- Data for the task -
————————

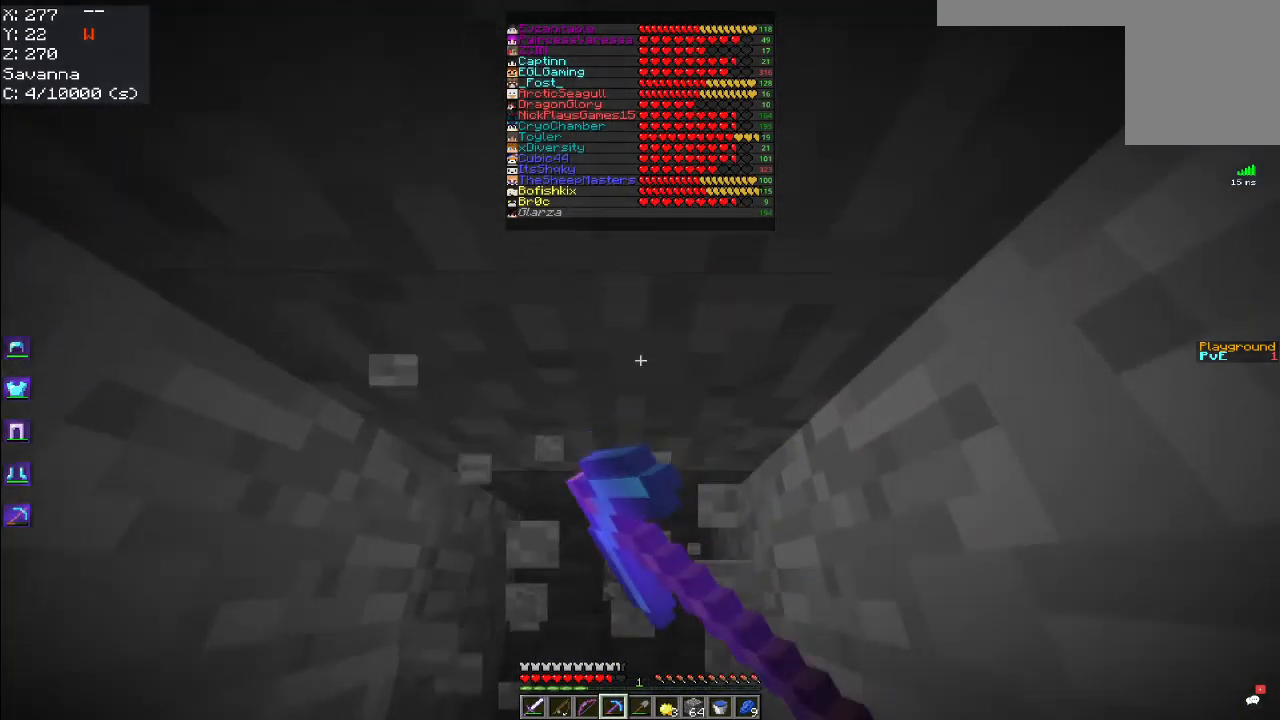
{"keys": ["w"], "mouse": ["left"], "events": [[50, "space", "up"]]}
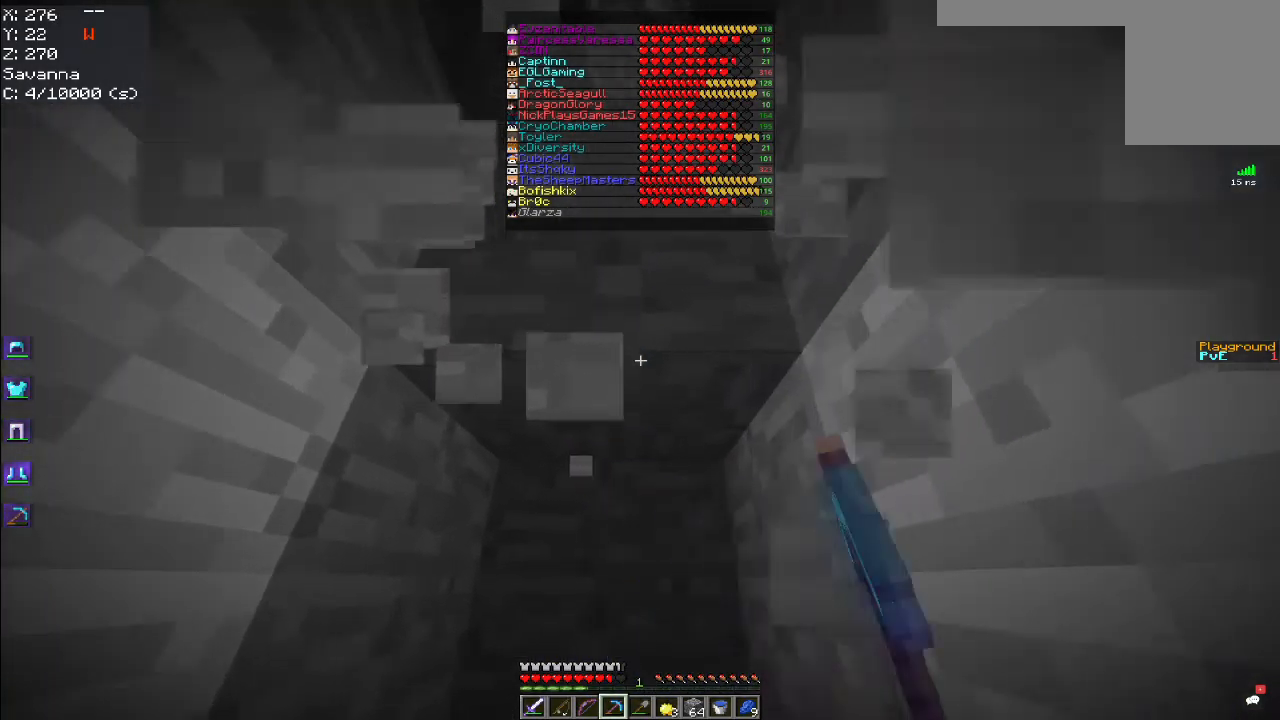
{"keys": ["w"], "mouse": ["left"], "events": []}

————————

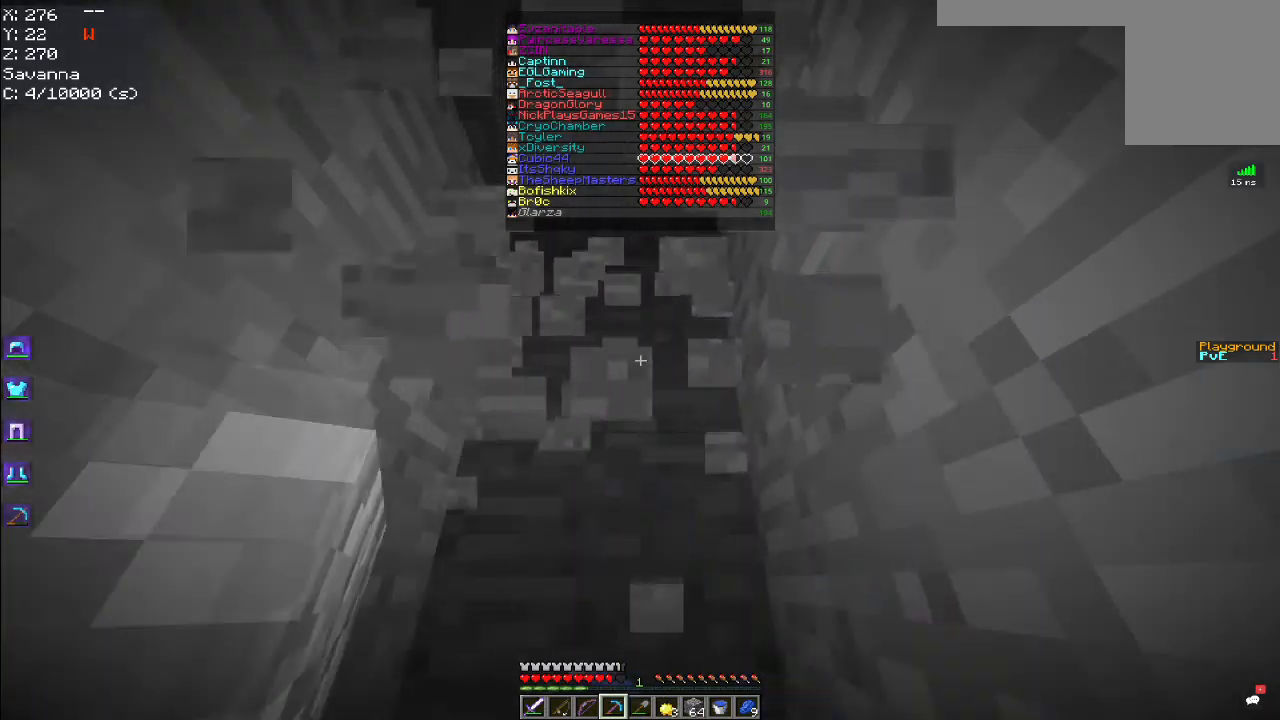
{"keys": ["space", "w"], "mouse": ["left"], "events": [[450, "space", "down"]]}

————————

- Task item -
Which lines above hold the word "space"? Copy each of them.

- The completed task -
{"keys": ["w"], "mouse": ["left"], "events": [[50, "space", "up"]]}
{"keys": ["space", "w"], "mouse": ["left"], "events": [[450, "space", "down"]]}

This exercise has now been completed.